Bonjour M. Voyer,
Aujourd'hui j'ai une question pour vous pour savoir ce que vous pensez de la pratique infirmière courante qui est de donner immédiatement du Tylenol aux résidents âgés chez qui on détecte de la fièvre.
Au cégep, un professeur nous avait parlé du processus de fièvre et nous avait dit qu'il n'était pas souhaitable de donner immédiatement du Tylenol lors d'épisodes de fièvre et cet enseignement m'est toujours resté. Par contre une fois sur le plancher et encore aujourd'hui, je réalise que toutes les infirmières sans exception donnent du Tylenol au jour 1 qu'un résident fait de la fièvre et je me sens marginal dans ma pratique lorsque je dis à mes infirmières auxiliaires de ne pas en donner pour laisser le patient faire sa fièvre.
J'ai bien sûr fait des petites recherches et suis tombé sur de rares mais très intéressants articles qui argumente en ma faveur https://www.lesoleil.com/2014/02/04/combattre-la-fievre-oui-ou-non-b950b42b286cdfb4c3f62e1c2b57f35b/
Qu'en pensez-vous? Je sais que la fièvre peut favoriser la survenu de délirium chez nos résidents atteint de démence mais d'un autre côté, est-ce vraiment obligé d'en donner d'emblée?

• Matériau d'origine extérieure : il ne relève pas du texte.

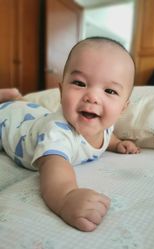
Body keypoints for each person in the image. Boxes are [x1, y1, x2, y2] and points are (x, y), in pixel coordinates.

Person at [0, 37, 140, 232]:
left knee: (30, 109)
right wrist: (66, 198)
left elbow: (107, 137)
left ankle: (16, 98)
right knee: (14, 111)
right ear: (61, 90)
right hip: (9, 121)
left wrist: (117, 144)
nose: (92, 97)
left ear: (123, 108)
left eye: (109, 90)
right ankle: (10, 100)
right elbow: (55, 171)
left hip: (35, 115)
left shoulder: (105, 125)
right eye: (80, 83)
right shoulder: (56, 133)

Merci bcp pour votre temps
Merci beaucoup!
Bonjour madame Marmet,
Merci pour cette question très pertinente. La réponse n'est pas simple et doit tenir compte des particularités de la population gériatrique. En effet, il est important de reconnaître que chez les personnes âgées, la réponse fébrile est souvent émoussée et limitée. Cela signifie que la fièvre peut ne pas s'exprimer de manière aussi claire qu'elle le ferait chez des individus plus jeunes. Par conséquent, le potentiel bénéfique d'une réponse fébrile est lui aussi restreint, ce qui peut limiter son rôle protecteur dans le processus de lutte contre l'infection.
Il est également essentiel de tenir compte de la condition de santé globale de la personne. Chez des personnes fragiles, un épisode de fièvre pourrait avoir des effets délétères : la fièvre peut affaiblir davantage la personne, entraîner une diminution de l'appétit et de la consommation de liquides, ce qui peut rapidement conduire à un état de déshydratation et de dénutrition. Cette situation est particulièrement préoccupante pour les patients atteints de troubles neurocognitifs majeurs (TNCM), comme la maladie d'Alzheimer, où toute déstabilisation peut provoquer une détérioration rapide de leur état général.
Je comprends également votre réticence à donner du Tylenol systématiquement, car, comme certains articles l'illustrent, la fièvre joue un rôle naturel de défense immunitaire. Cependant, dans le contexte gériatrique, l'équilibre entre les bénéfices potentiels de la fièvre et ses risques doit être soigneusement évalué. Une approche personnalisée est recommandée, en prenant en considération la fragilité de chaque personne, son risque à la déshydratation, son état nutritionnel, son état de santé…
Globalement, je suis personnellement plus favorable au traitement antipyrétique pour cette population, car la fièvre pourrait déstabiliser davantage les résidents fragiles et entraîner un déclin fonctionnel accéléré, notamment chez ceux atteints de TNCM. Cependant, il est également crucial de rester vigilant et de ne pas en faire une approche systématique sans réflexion clinique préalable. Le fait de surveiller étroitement l'évolution de la fièvre et de prendre en compte les symptômes associés reste essentiel pour guider la prise de décision.
Merci encore pour votre question. J’invite toute personne qui ne partage pas mon opinion d’ajouter la sienne. C’est avec l’Avis de tous qu’on aura un jugement collectif de meilleure qualité!